TASK DETAILS: In the forum thread below about a fantasy campaign setting, reproduce word for word the passage that begins at "Needing to craft" and stops after "you to Annapolis?".

DOCUMENT PASSAGE:
□ □ □ □ □ □ □

Also, perhaps the chaos wars decimated magic (arcane) in general.  With magic all but gone, the civilizations developed psionics in their place.  One of the reasons that the emerging societies pose such a large threat is because of their mastery of magic.

Giants, with their hearty constitution, would likely have survived the apocalypse fairly well and may have had an advantage in choosing where to settle after the wars.  They might hold the choicest areas of land, with the other civilizations struggling to seize the land from them.

Ogres and goblins could form subservient relationships with the giants in order to benefit from the advantages of the territory.

Kobolds most likely would be warring with dwarves for control of the underground caverns.

Centaurs, with their hooved feet, would have either been forced to adapt to snow and ice or would have been forced to move to more temperate areas.  If you follow the idea of giants holding the choicest territories, this puts them into direct conflict.

Thri-kreen work well as vermin enemies, as long as you give them an aesthetic facelift.  Just change their coloration to white, add patches of white fur for a more exotic feel, and give them physical adaptations to move quickly on snow and ice.  They could easily be the "barbarians of the north" that appear from the blowing snow to cause fear and death.  Play up their communal intelligence and their "alien" outlook for the creep factor.

Don't know if that helps or not, but hopefully it gives you some ideas.


----------



## Psion (Mar 3, 2002)

Schmoe said:
			
		

> *The civilizations around the thawed areas may be fairly normal or typical civilizations - 1000 years is a lot of time to recover*




Actually, it really isn't. First off, 1000 years ago was the timeline that the one nation LEFT; ensuing conflicts could have lasted centuries.

Second, many hazards were introduced in the aftermath that made it difficult for civilization to re-establish itself. There are vestiges of civilization, but they will be dark-ages norm vice renasciance norm that pevades most D&D fantasy.

Anyways, I've given some thoughts to the dwarves and what their society might be like and how to use them. I am thinking that since psionics is a major factor, perhaps duregar and other dwarven clans united forces during the wars to survive. Eventually, they adopted the duregar's propensity for psionics.

Needing to craft out new domiciles quickly underground, and given the dwarves' racial craftsmanship, the dwarves primarily develop talents that let them create... i.e., mainly shapers and savants.

The players might be motivated to seek the dwarves out due to the fact that they are one of the few remaining civilizations that have intact records that could help them seek what they need to find in the ruis of the ancient wars. They might have to gain the dwarves trust to get the answers they need. The dwarves may have used their newfound powers to craft HUGE, elaborate dwellings underground.


----------



## Schmoe (Mar 4, 2002)

Hey Psion, I just noticed that your location is listed as Southern Maryland.  How close are you to Annapolis?


----------



## Psion (Mar 4, 2002)

□ □ □ □ □ □ □

DATA EXTRACTS:
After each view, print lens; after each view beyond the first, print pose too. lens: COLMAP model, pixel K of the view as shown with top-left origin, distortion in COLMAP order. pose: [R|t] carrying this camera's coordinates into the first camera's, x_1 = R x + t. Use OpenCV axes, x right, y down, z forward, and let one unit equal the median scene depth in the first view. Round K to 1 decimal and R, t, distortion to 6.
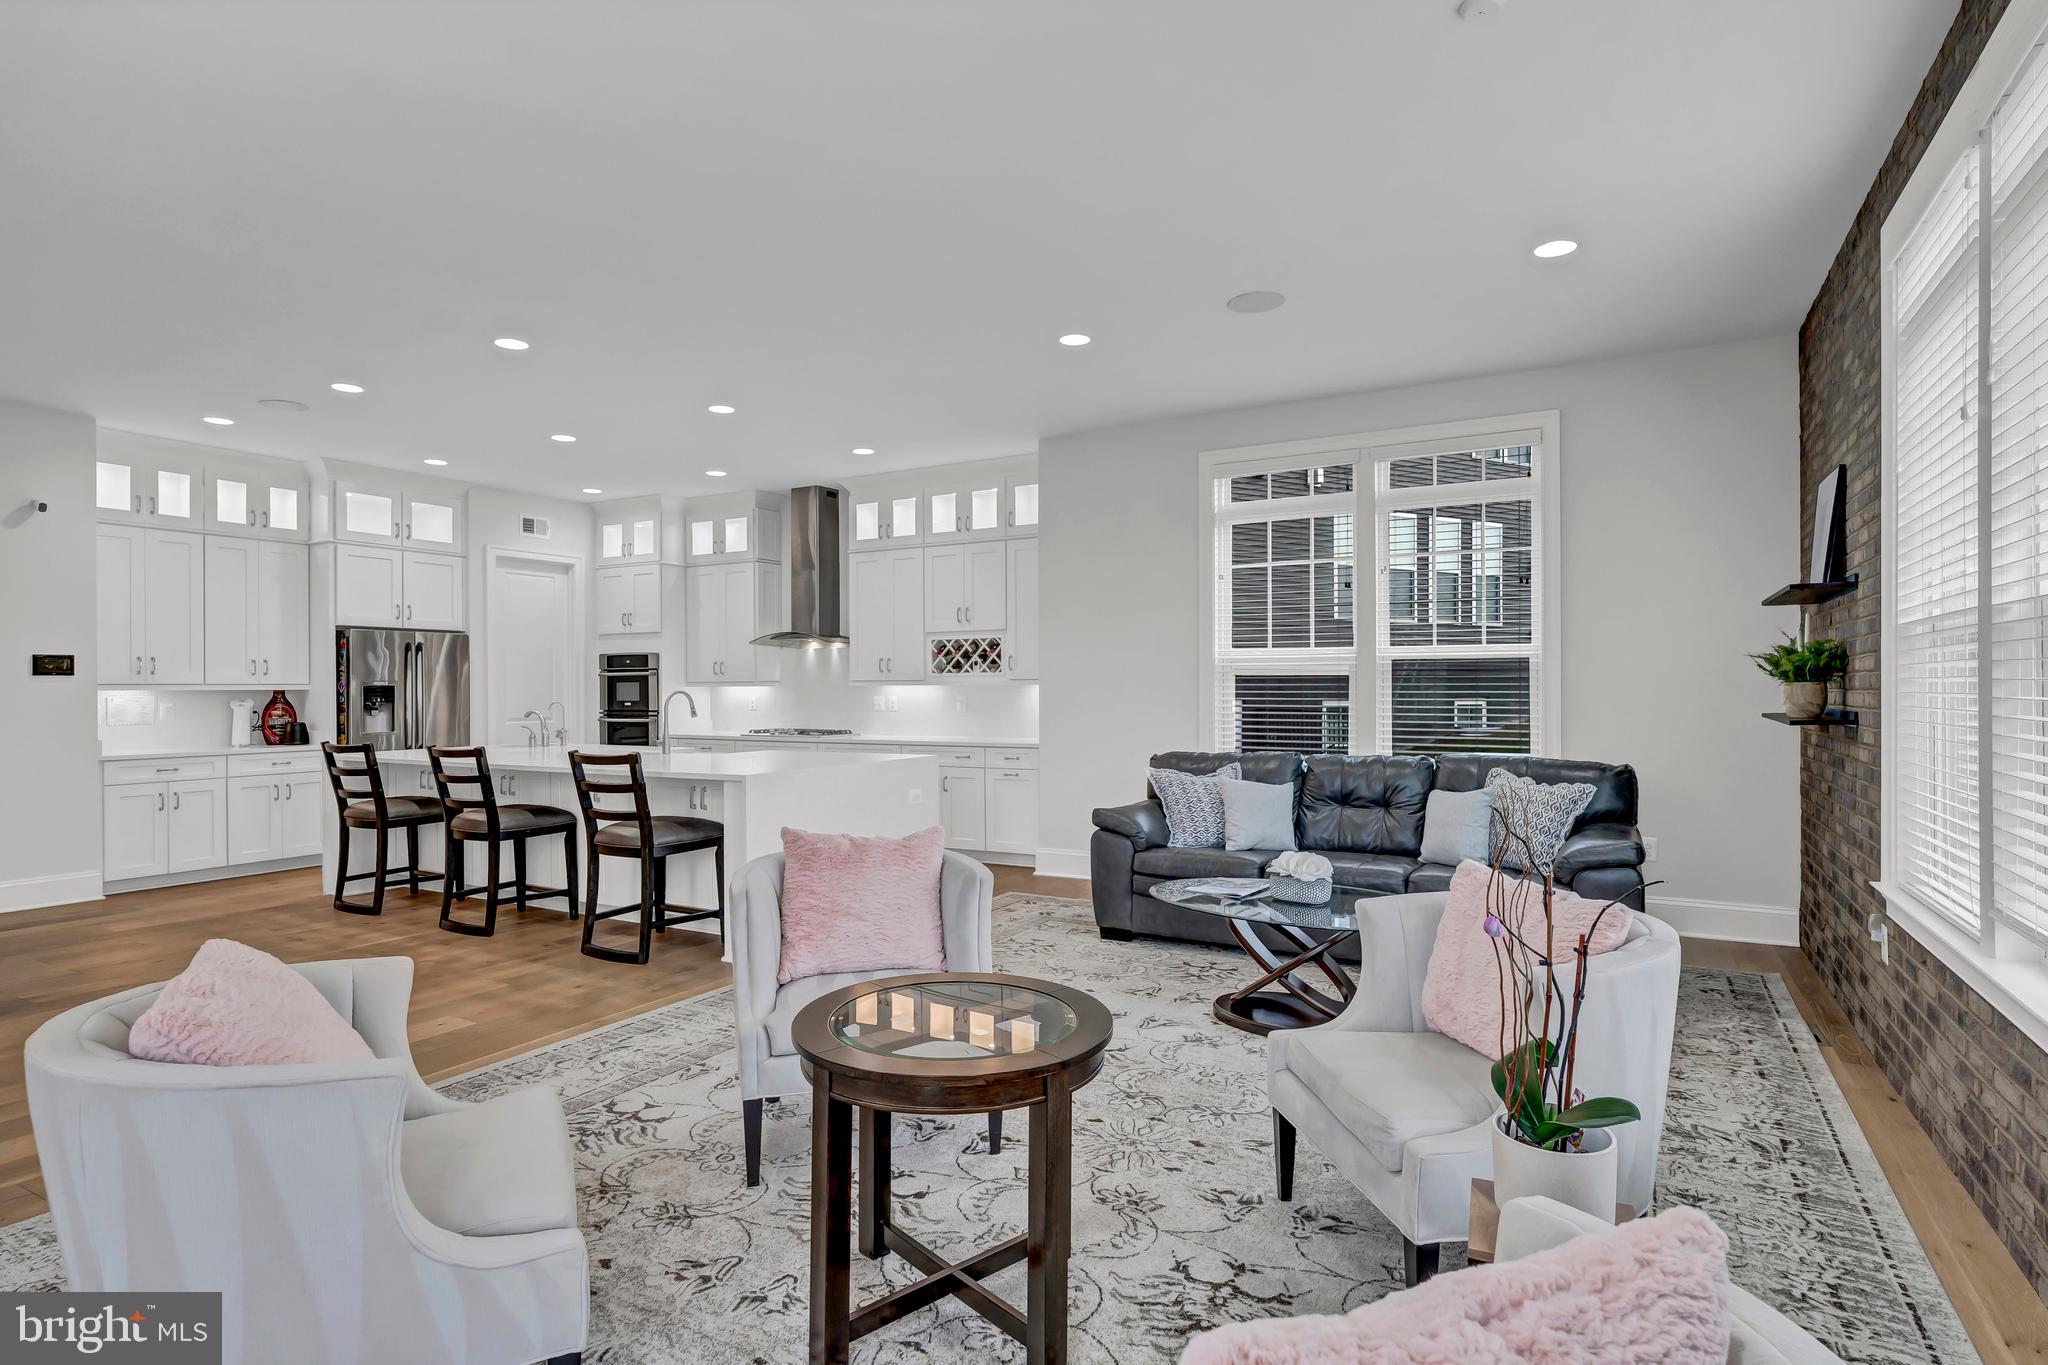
lens RADIAL K [[1053.4, 0, 1023.7], [0, 1053.4, 685.9], [0, 0, 1]] dist [0.014048, 0.000630]
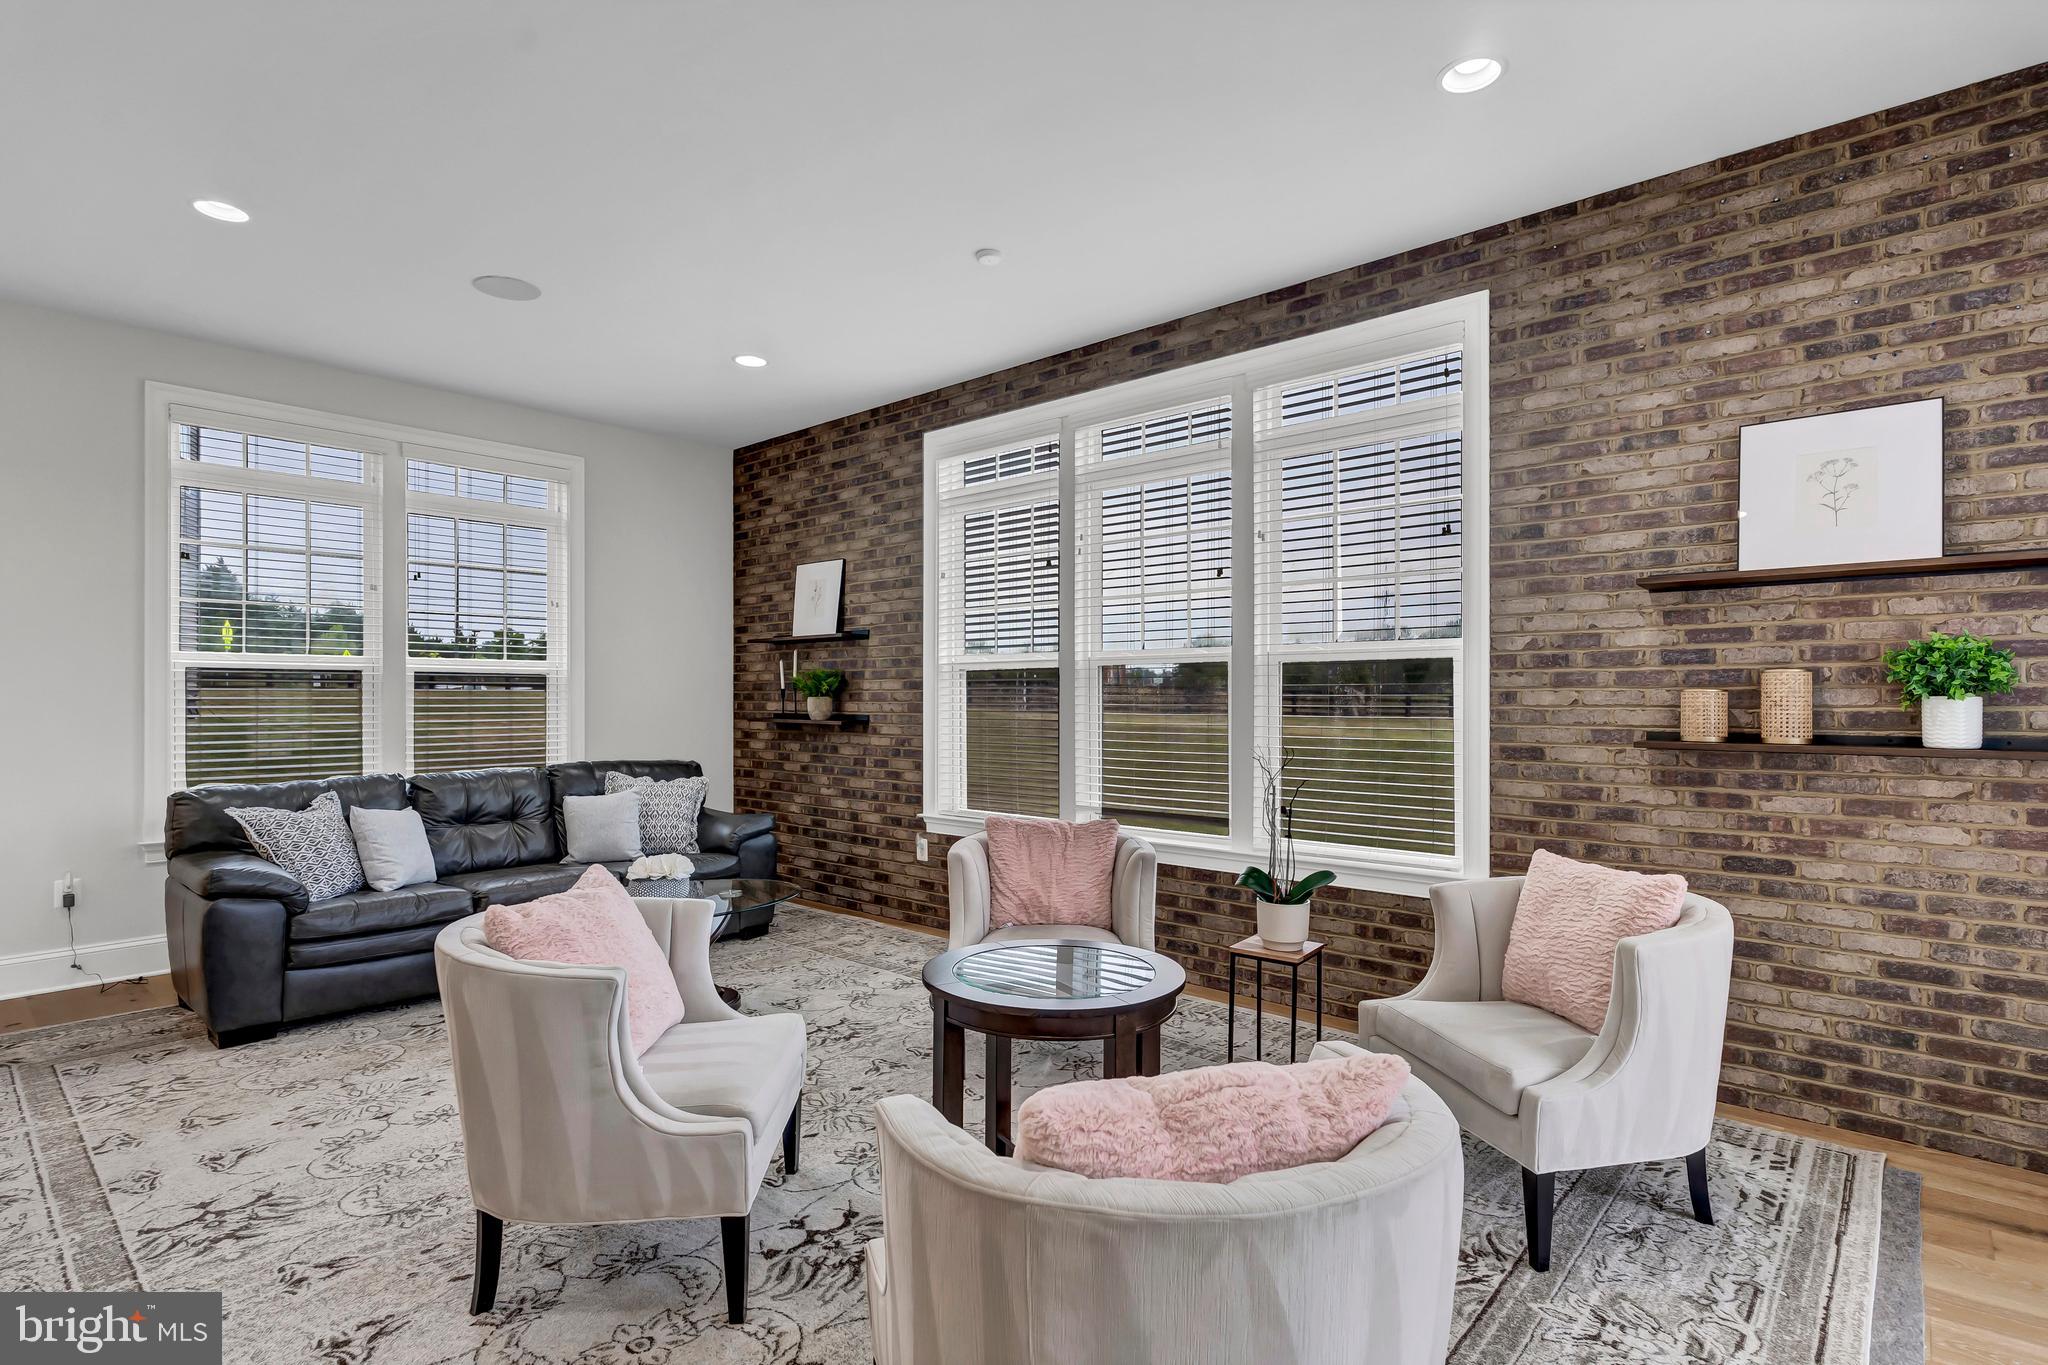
lens RADIAL K [[1018.3, 0, 1008.3], [0, 1018.3, 694.3], [0, 0, 1]] dist [-0.002930, 0.001000]
pose [[0.226577, 0.007027, 0.973968, -0.308243], [0.002355, 0.999967, -0.007762, 0.002603], [-0.973990, 0.004053, 0.226553, 0.201726]]
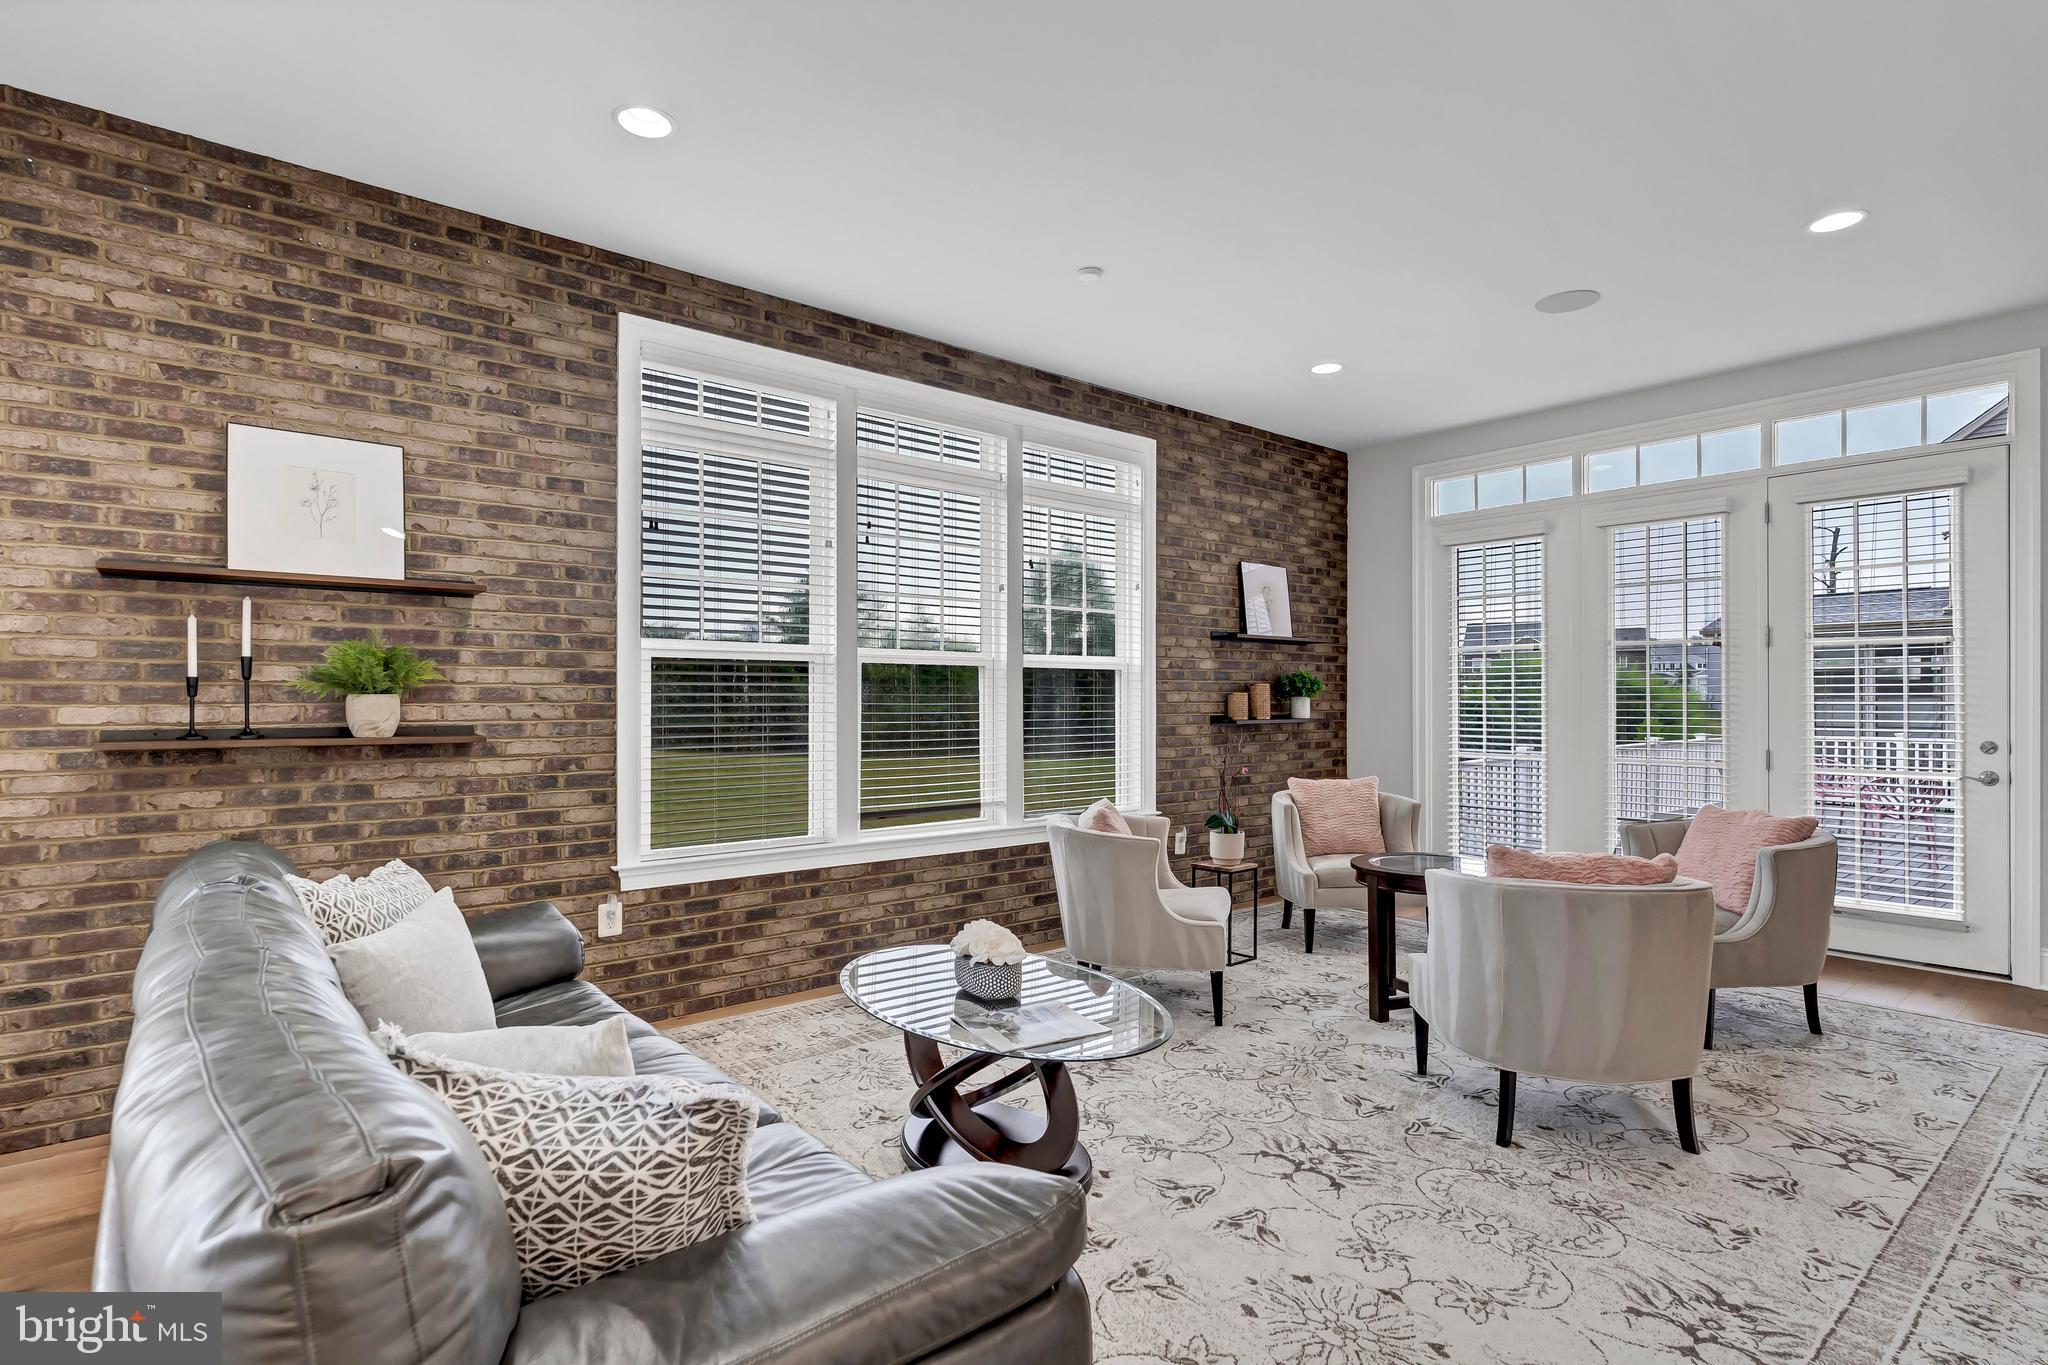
lens RADIAL K [[1018.3, 0, 1052.6], [0, 1018.3, 698.1], [0, 0, 1]] dist [-0.002930, 0.001000]
pose [[-0.939495, 0.003156, 0.342547, 0.005094], [0.004107, 0.999989, 0.002051, 0.000129], [-0.342537, 0.003333, -0.939498, 0.802714]]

□ □ □ □ □ □ □

FINISHED EXERCISE:
Needing to craft out new domiciles quickly underground, and given the dwarves' racial craftsmanship, the dwarves primarily develop talents that let them create... i.e., mainly shapers and savants.

The players might be motivated to seek the dwarves out due to the fact that they are one of the few remaining civilizations that have intact records that could help them seek what they need to find in the ruis of the ancient wars. They might have to gain the dwarves trust to get the answers they need. The dwarves may have used their newfound powers to craft HUGE, elaborate dwellings underground.


----------



## Schmoe (Mar 4, 2002)

Hey Psion, I just noticed that your location is listed as Southern Maryland.  How close are you to Annapolis?